BRIEF 1 »
In the UK strikes article, rewrite the passage from "Strike action has" up to and including "on February 1.", replacing "teachers" with "doctors".
BRIEF 2 »
Answer these questions from the UK strikes article:
(a) How many working days were lost in December 2022 alone?
(b) What was the annual inflation rate in December?
(c) What median pay rise do public sector workers expect, according to the CIPD?
[[ SELECTED PASSAGE, beginning ]]
UK strikes hit a 30-year high as inflation erodes pay
By Hanna Ziady, CNN
The United Kingdom lost more working days to strikes in 2022 than in any year since 1989, as employees walked out in large numbers over pay amid soaring living costs.
Figures from the Office for National Statistics (ONS) showed Tuesday that nearly 2.5 million working days were lost to industrial action between June and December, the highest since 1989 when 4.1 million days were lost.
The ONS said 843,000 working days were lost in December 2022 alone — the highest monthly number since November 2011.
Workers in health care, communications and transportation were among those who walked out in the run-up to Christmas. The Royal College of Nursing, which represents nearly 500,000 nurses, midwives and health care assistants, staged its first ever strike in December.
Strike action has dragged into the new year, disrupting schools and public transport. As many as half a million workers, including teachers, staged the biggest single day of walkouts in more than a decade on February 1.
Workers are demanding higher wages as they grapple with a cost-of-living crisis, with inflation near its highest level in four decades. Many public sector workers have been offered raises of 4% or 5% for the current financial year, far lower than the 10.5% annual inflation rate in December. The ONS will publish inflation figures for January on Wednesday.
Real pay falls
The UK government has so far refused to grant public sector workers higher pay awards, arguing that doing so risks making the inflation problem worse. The government is instead introducing laws that will make it harder for key workers to strike.
The ONS said Tuesday that after taking inflation into account, growth in average regular pay, which excludes bonuses, fell by 2.5% between October and December 2022 compared with the same period in 2021. That’s among the largest drops since records began in 2001.
For public sector workers, the decline in real pay will have been worse as, without adjusting for inflation, their wages grew a lot less compared with private sector earnings. Average regular pay growth for the public sector was 4.2% in the final three months of last year compared with the same period in 2021, versus growth of 7.3% for the private sector.
The ONS said private sector pay growth was at its strongest outside the height of the coronavirus pandemic.
“Although there is still a large gap between earnings growth in the public and private sectors, this narrowed slightly in the latest period,” ONS director of economic statistics Darren Morgan said in a statement. “Overall, pay, though, continues to be outstripped by rising prices.”
A separate survey published Monday by the Chartered Institute of Personnel Development (CIPD) found that UK employers expect to give employees a median pay rise of 5% this year, the highest increase in 11 years.
“However, median anticipated public sector pay rise expectations of 2% lag those in the private sector at 5%, with the gap providing the context for ongoing discontent and strikes among key public sector workers,” the CIPD said.
[[ SELECTED PASSAGE, end ]]
[[ DATASET CONTENT, beginning ]]
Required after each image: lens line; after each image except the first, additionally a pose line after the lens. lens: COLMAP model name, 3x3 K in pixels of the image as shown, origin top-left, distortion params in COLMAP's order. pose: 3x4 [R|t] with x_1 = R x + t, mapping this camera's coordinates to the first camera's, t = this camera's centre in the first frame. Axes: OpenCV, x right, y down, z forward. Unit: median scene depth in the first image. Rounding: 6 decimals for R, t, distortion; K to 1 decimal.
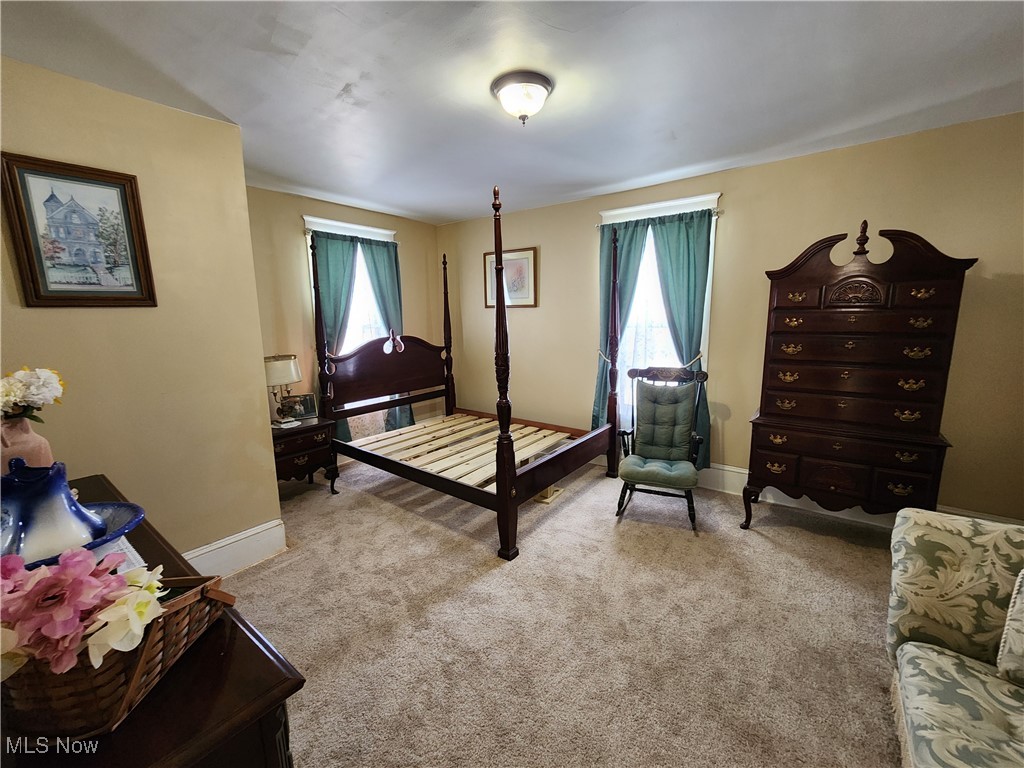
lens RADIAL K [[421.8, 0, 513.3], [0, 421.8, 384.3], [0, 0, 1]] dist [-0.001870, 0.001637]
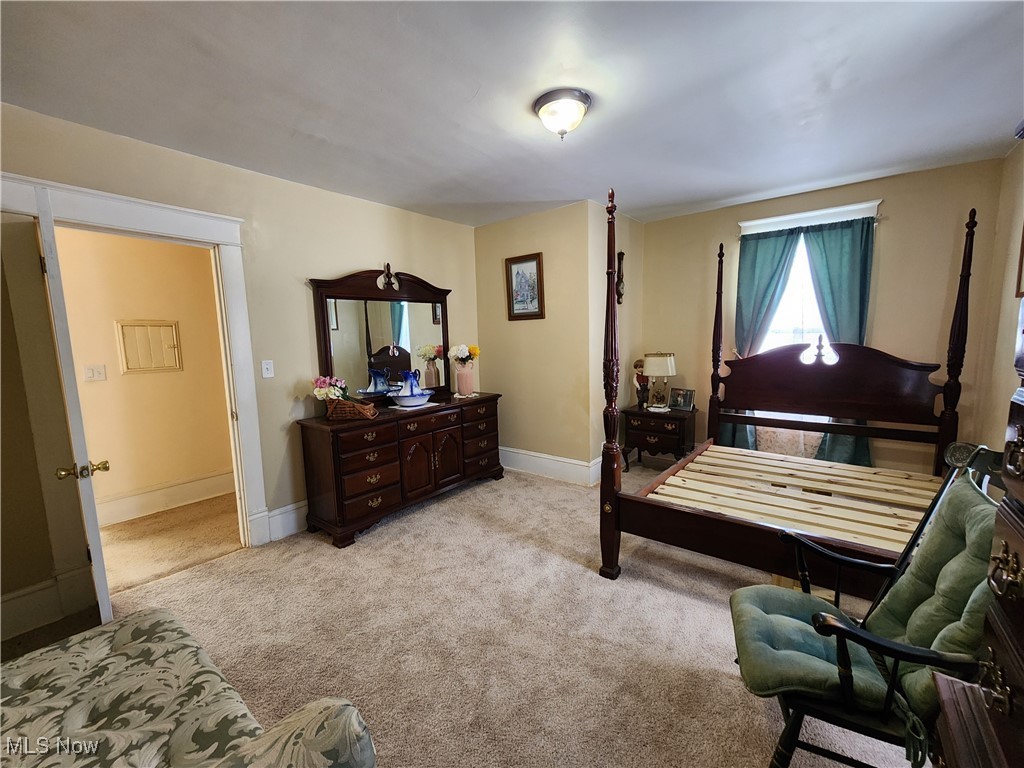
lens RADIAL K [[421.8, 0, 513.4], [0, 421.8, 388.0], [0, 0, 1]] dist [-0.001870, 0.001637]
pose [[-0.011285, 0.146642, -0.989125, 0.683412], [-0.138178, 0.979469, 0.146787, -0.088201], [0.990343, 0.138332, 0.009209, 0.566831]]
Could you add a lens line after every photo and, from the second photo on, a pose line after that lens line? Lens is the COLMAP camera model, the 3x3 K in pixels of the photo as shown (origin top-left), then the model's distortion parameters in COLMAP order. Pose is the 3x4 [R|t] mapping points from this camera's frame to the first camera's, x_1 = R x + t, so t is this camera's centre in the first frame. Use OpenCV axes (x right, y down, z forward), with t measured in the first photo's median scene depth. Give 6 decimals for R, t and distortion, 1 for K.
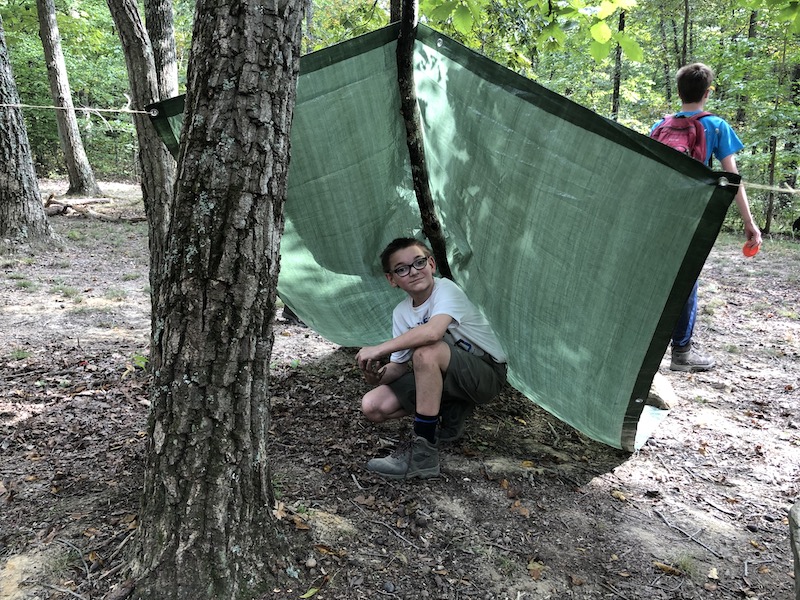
lens RADIAL K [[661.4, 0, 400.8], [0, 661.4, 297.5], [0, 0, 1]] dist [0.009336, -0.004730]
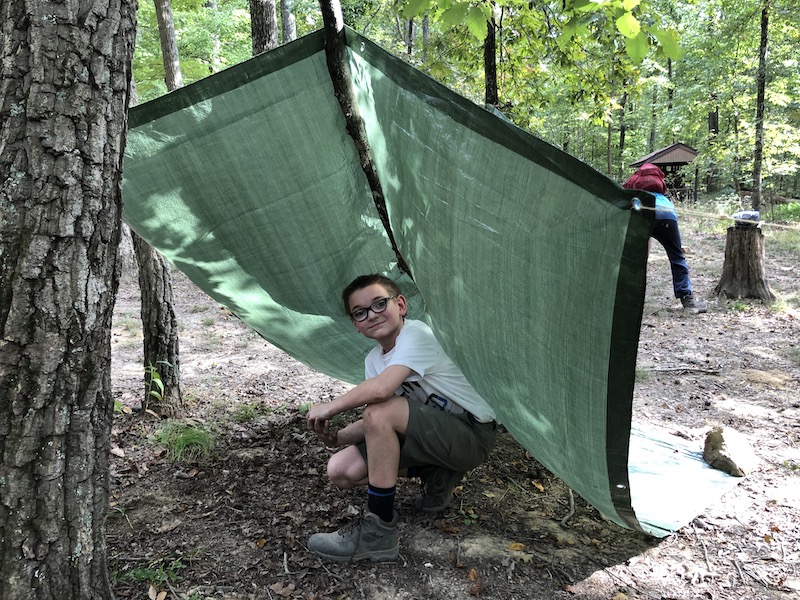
lens RADIAL K [[667.6, 0, 410.0], [0, 667.6, 292.3], [0, 0, 1]] dist [0.011095, -0.002811]
pose [[0.981216, -0.006848, -0.192790, 0.300696], [-0.001022, 0.999171, -0.040694, -0.040299], [0.192908, 0.040127, 0.980396, 0.200537]]
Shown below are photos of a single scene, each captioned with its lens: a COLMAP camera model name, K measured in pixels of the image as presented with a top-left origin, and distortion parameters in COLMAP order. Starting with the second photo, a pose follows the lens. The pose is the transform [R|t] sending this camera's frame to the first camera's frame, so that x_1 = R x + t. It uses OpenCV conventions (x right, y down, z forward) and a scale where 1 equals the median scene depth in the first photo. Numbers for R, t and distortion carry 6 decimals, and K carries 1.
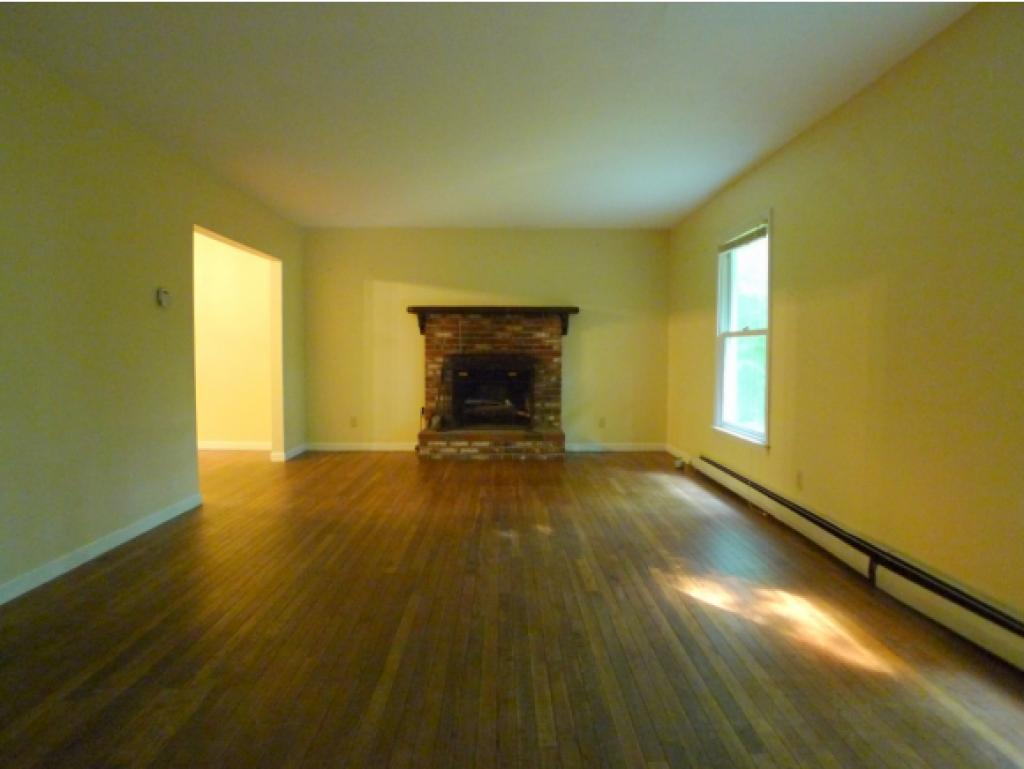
lens RADIAL K [[554.9, 0, 513.1], [0, 554.9, 382.1], [0, 0, 1]] dist [-0.051989, 0.000296]
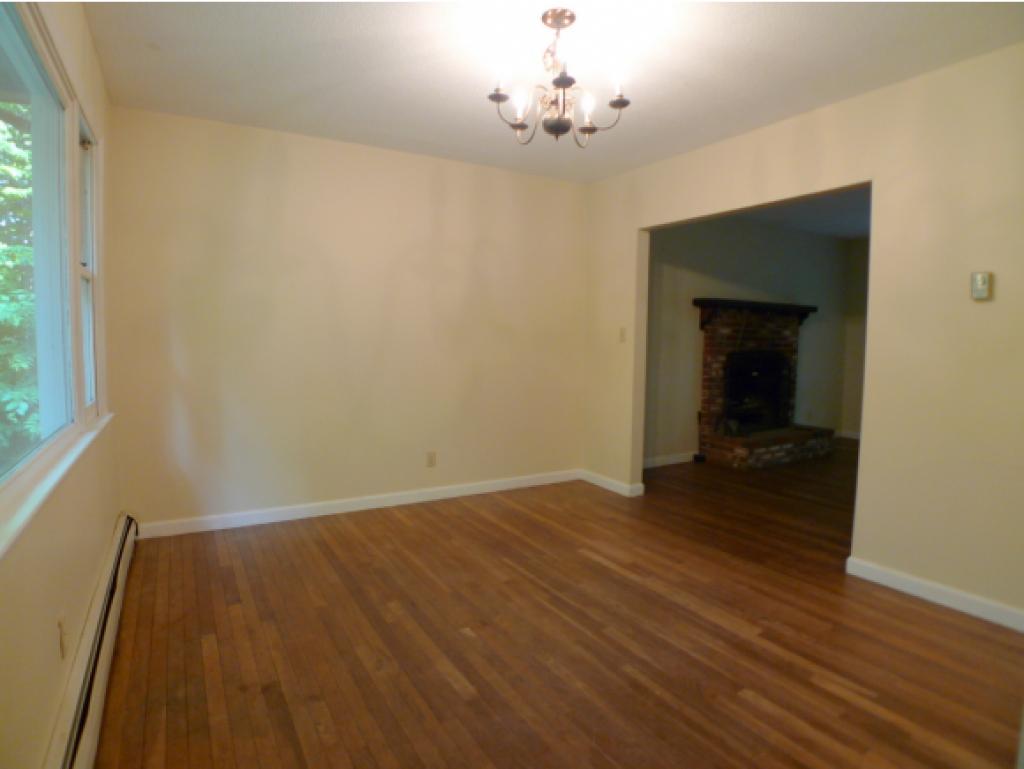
lens RADIAL K [[554.9, 0, 513.1], [0, 554.9, 382.1], [0, 0, 1]] dist [-0.051989, 0.000296]
pose [[0.867892, -0.035092, 0.495511, -0.877790], [0.018517, 0.999094, 0.038323, -0.042569], [-0.496407, -0.024085, 0.867756, 0.383892]]
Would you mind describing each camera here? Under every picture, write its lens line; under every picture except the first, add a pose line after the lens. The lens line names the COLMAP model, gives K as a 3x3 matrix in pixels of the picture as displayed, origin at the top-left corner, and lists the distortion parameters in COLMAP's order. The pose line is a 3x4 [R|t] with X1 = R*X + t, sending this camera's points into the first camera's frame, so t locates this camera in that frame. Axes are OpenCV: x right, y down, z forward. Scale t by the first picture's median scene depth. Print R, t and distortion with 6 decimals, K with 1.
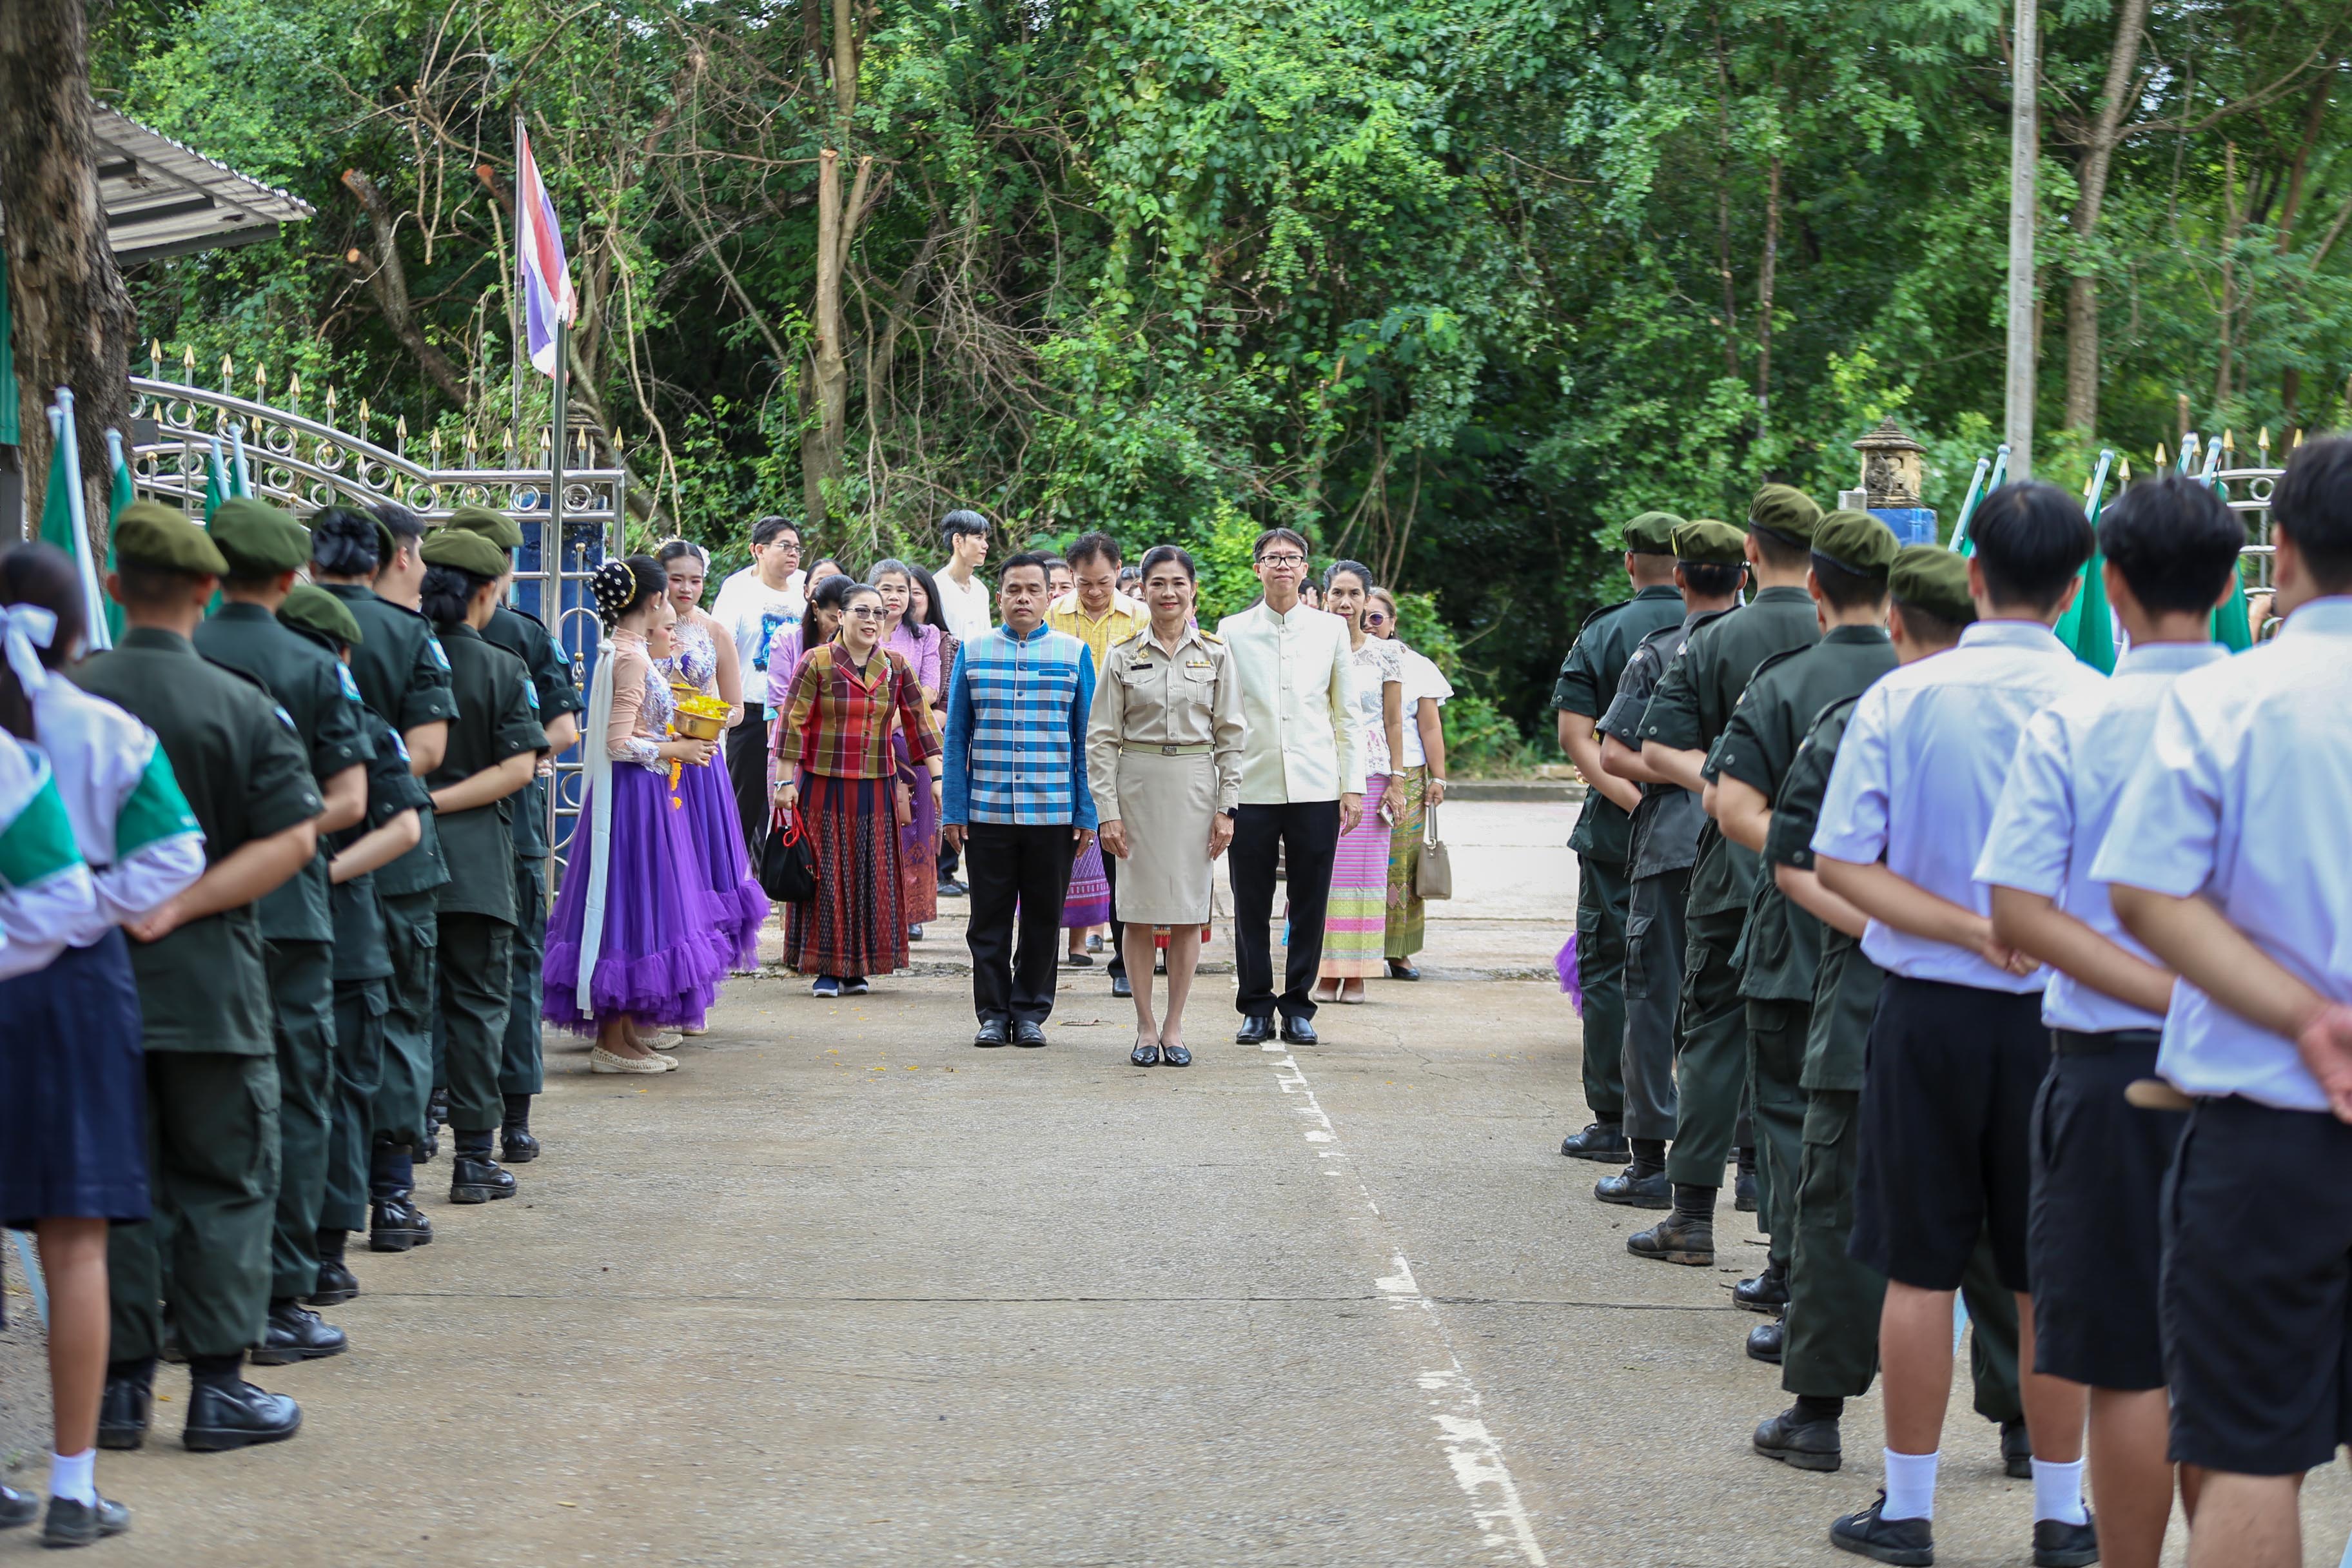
[[ DATASET CONTENT, end ]]
EXERCISE RESULT 1 »
Strike action has dragged into the new year, disrupting schools and public transport. As many as half a million workers, including doctors, staged the biggest single day of walkouts in more than a decade on February 1.

EXERCISE RESULT 2 »
(a) 843,000
(b) 10.5%
(c) 2%